**ARBEITSANWEISUNGEN**
A: Wiederhole aus dem Artikel über die Abschaltung des analogen Satellitenfernsehens wortgetreu den Abschnitt, der mit „Zum 1. Mai 2012“ beginnt und mit „ist, vermutet er.“ endet.
B: Beantworte anhand des Artikels über die Abschaltung des analogen Satellitenfernsehens diese Fragen:
(i) Was für ein Geschäft führt Ulrich Bencke in Stade?
(ii) In welchem Jahr wurde im Landkreis Stade das analoge Antennenfernsehen abgeschaltet?
(iii) Was sagt Bencke für den 1. Mai über die Telefone seines Geschäfts voraus?
C: Schreibe den Artikel über die Abschaltung des analogen Satellitenfernsehens im Anschluss an seinen letzten Satz weiter.

Zum 1. Mai 2012 wird analoges Satellitenfernsehen abgeschaltet. Der Stader Fachhändler Ulrich Bencke weist auf Unwissenheit hin

Stade/Buxtehude. Am 1. Mai 2012 könnten viele Fernsehbildschirme im Landkreis Stade schwarz bleiben. Das befürchtet Ulrich Bencke, Inhaber des gleichnamigen Multimediafachgeschäfts in Stade. Am 30. April wird die analoge Fernsehübertragung via Satellit deutschlandweit abgeschaltet. "Das wissen viele Menschen gar nicht", sagt Bencke. Sie beschäftigten sich erst mit dem Thema, wenn es zu spät ist, vermutet er.

"Am 1. Mai stehen unsere Telefone nicht mehr still", prognostiziert Bencke. Eine ähnliche Situation habe er schon einmal erlebt. Im Jahr 2004 wurde auch im Landkreis Stade das analoge Antennenfernsehen abgeschaltet. Am Tag nach dem Abschalten war die Aufregung bei Vielen groß, ihr Fernsehbild sei plötzlich weg gewesen, erinnert sich Bencke. Ein ähnliches Szenario erwartet er für den 1. Mai kommenden Jahres. "Dann haben wir gar nicht so viele Techniker, die gleichzeitig losfahren können", sagt Bencke.

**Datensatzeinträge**

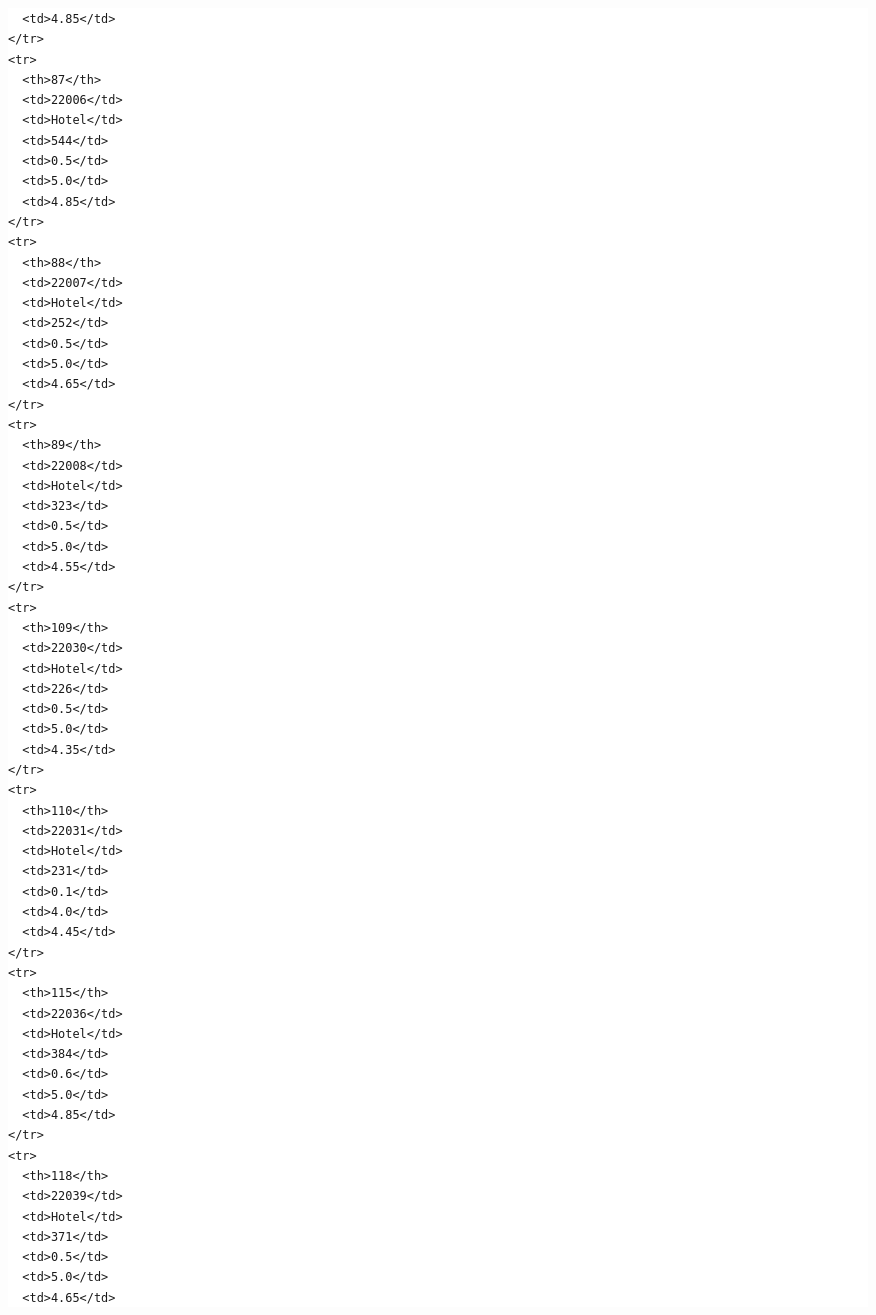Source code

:       <td>4.85</td>
    </tr>
    <tr>
      <th>87</th>
      <td>22006</td>
      <td>Hotel</td>
      <td>544</td>
      <td>0.5</td>
      <td>5.0</td>
      <td>4.85</td>
    </tr>
    <tr>
      <th>88</th>
      <td>22007</td>
      <td>Hotel</td>
      <td>252</td>
      <td>0.5</td>
      <td>5.0</td>
      <td>4.65</td>
    </tr>
    <tr>
      <th>89</th>
      <td>22008</td>
      <td>Hotel</td>
      <td>323</td>
      <td>0.5</td>
      <td>5.0</td>
      <td>4.55</td>
    </tr>
    <tr>
      <th>109</th>
      <td>22030</td>
      <td>Hotel</td>
      <td>226</td>
      <td>0.5</td>
      <td>5.0</td>
      <td>4.35</td>
    </tr>
    <tr>
      <th>110</th>
      <td>22031</td>
      <td>Hotel</td>
      <td>231</td>
      <td>0.1</td>
      <td>4.0</td>
      <td>4.45</td>
    </tr>
    <tr>
      <th>115</th>
      <td>22036</td>
      <td>Hotel</td>
      <td>384</td>
      <td>0.6</td>
      <td>5.0</td>
      <td>4.85</td>
    </tr>
    <tr>
      <th>118</th>
      <td>22039</td>
      <td>Hotel</td>
      <td>371</td>
      <td>0.5</td>
      <td>5.0</td>
      <td>4.65</td>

**LÖSUNGEN**
A:
Zum 1. Mai 2012 wird analoges Satellitenfernsehen abgeschaltet. Der Stader Fachhändler Ulrich Bencke weist auf Unwissenheit hin

Stade/Buxtehude. Am 1. Mai 2012 könnten viele Fernsehbildschirme im Landkreis Stade schwarz bleiben. Das befürchtet Ulrich Bencke, Inhaber des gleichnamigen Multimediafachgeschäfts in Stade. Am 30. April wird die analoge Fernsehübertragung via Satellit deutschlandweit abgeschaltet. "Das wissen viele Menschen gar nicht", sagt Bencke. Sie beschäftigten sich erst mit dem Thema, wenn es zu spät ist, vermutet er.

B:
(i) Ein gleichnamiges Multimediafachgeschäft.
(ii) Im Jahr 2004.
(iii) Dass sie nicht mehr stillstehen.

C:
Deshalb versuchen er und auch andere Fernsehtechniker, die Kunden schon jetzt zu erreichen, damit sie rechtzeitig umstellen können. Doch was genau muss eigentlich umgestellt werden? Für den privaten Nutzer sind zwei Dinge wichtig. Zum einen muss die Satellitenschüssel über ein sogenanntes LNB verfügen, das digitaltauglich ist. LNB steht für Low Noise Block und ist ein rauscharmer Signalumsetzer. Eventuell müsse dieses LNB ausgetauscht werden, sagt Bencke. Das koste zwischen 20 und 70 Euro.

Satellitenanlagen werden bereits seit mindestens zehn Jahren mit digitalfähigen Empfängern gebaut. Doch woran erkennt man, ob ein LNB digitaltauglich ist? "Das muss gemessen werden", sagt Bencke. Damit das Fernsehbild im nächsten Jahr nicht plötzlich weg ist, benötigt man zudem noch einen digitalen Satellitenreceiver. Die gibt es teilweise bereits ab 30 Euro. Neuere Fernseher gibt es häufig mit eingebautem Receiver, sagt Bencke.

Einen Receiver kann eigentlich jeder selbst an den Fernseher anschließen. Auch das LNB könne selbst gewechselt werden. "Dabei muss man nur aufpassen, dass man nicht von der Leiter fällt", sagt Bencke. Für die richtige Ausrichtung der Satellitenschüssel sollte jedoch ein Fachmann hinzugezogen werden, weil dafür ein spezielles Messgerät benötigt wird. Bencke selbst verfügt über eine Werkstatt mit acht gelernten Fernsehtechnikern und zwei Auszubildenden. Insgesamt beschäftigt Bencke 20 Mitarbeiter in seinem Betrieb an der Hansestraße. Vier seiner Angestellten sind Auszubildende.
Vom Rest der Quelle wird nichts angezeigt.